- **Instructions to follow**
All lines of the listing that contain "JSON" should be shown in full.

- **Dataset entries**

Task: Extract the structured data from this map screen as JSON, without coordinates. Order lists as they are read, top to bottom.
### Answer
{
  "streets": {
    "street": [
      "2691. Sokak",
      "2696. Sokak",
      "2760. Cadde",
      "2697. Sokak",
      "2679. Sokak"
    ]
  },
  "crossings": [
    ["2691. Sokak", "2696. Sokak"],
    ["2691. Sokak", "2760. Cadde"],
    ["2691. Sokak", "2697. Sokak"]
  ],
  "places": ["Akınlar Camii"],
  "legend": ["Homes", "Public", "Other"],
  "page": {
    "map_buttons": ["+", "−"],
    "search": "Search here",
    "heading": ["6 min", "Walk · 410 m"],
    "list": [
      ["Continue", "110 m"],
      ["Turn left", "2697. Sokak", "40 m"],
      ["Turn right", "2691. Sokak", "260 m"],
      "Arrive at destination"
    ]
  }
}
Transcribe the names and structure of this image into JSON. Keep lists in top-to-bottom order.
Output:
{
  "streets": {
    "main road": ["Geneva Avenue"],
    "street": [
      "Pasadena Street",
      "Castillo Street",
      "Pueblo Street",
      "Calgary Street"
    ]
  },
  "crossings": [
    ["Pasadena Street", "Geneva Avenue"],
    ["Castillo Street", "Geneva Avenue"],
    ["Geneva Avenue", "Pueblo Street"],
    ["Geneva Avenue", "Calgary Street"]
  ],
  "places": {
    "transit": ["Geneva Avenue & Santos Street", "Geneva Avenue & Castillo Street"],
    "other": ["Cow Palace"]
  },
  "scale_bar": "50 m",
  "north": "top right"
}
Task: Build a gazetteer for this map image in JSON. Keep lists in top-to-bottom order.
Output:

- **Task result**
Task: Extract the structured data from this map screen as JSON, without coordinates. Order lists as they are read, top to bottom.
Transcribe the names and structure of this image into JSON. Keep lists in top-to-bottom order.
Task: Build a gazetteer for this map image in JSON. Keep lists in top-to-bottom order.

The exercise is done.